Of course, all of this assumes that you have obtained draws from the posterior 
distribution faithfully. The functions in the __rstanarm__ package will throw 
warnings if there is evidence that the draws are tainted, and we have discussed 
some steps to remedy these problems. For the most part, the model-fitting 
functions in the __rstanarm__ package are unlikely to produce many such 
warnings, but they may appear in more complicated models.

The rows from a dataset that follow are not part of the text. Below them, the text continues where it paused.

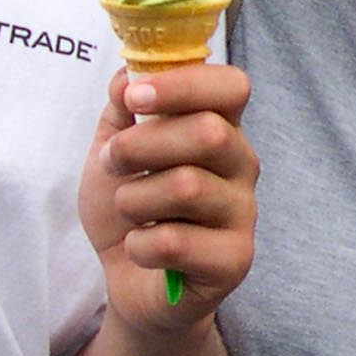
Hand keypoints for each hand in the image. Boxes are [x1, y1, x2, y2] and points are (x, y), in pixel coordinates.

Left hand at [78, 66, 256, 335]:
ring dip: (134, 198)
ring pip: (187, 187)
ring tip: (128, 210)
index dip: (184, 84)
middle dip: (141, 145)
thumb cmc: (131, 209)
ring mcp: (243, 214)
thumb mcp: (112, 151)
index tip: (134, 96)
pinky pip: (176, 242)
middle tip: (113, 162)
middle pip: (209, 132)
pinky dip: (139, 245)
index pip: (232, 86)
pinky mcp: (235, 260)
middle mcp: (242, 165)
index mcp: (220, 128)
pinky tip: (141, 249)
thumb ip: (121, 109)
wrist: (130, 282)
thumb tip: (126, 73)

If the posterior distribution that you specify in the first step cannot be 
sampled from using the __rstanarm__ package, then it is often possible to create
a hand-written program in the the Stan language so that the posterior 
distribution can be drawn from using the __rstan__ package. See the 
documentation for the __rstan__ package or https://mc-stan.org for more details
about this more advanced usage of Stan. However, many relatively simple models
can be fit using the __rstanarm__ package without writing any code in the Stan
language, which is illustrated for each estimating function in the __rstanarm__
package in the other [vignettes](index.html).

# References

Betancourt, M. J., & Girolami, M. (2013). Hamiltonian Monte Carlo for 
hierarchical models. [arXiv preprint](https://arxiv.org/abs/1312.0906).

Stan Development Team. (2015). _Stan modeling language user's guide and
reference manual, Version 2.9.0_. https://mc-stan.org/docs/. See the 
'Hamiltonian Monte Carlo Sampling' chapter.

Gelman, A., & Rubin, D. B. (1992). Inference from iterative simulation using 
multiple sequences. _Statistical Science_, 7(4), 457 -- 472.

Gelman, A., & Shirley, K. (2011). Inference from simulations and monitoring 
convergence. In S. Brooks, A. Gelman, G. Jones, & X. Meng (Eds.), _Handbook of 
Markov chain Monte Carlo_. Boca Raton: Chapman & Hall/CRC.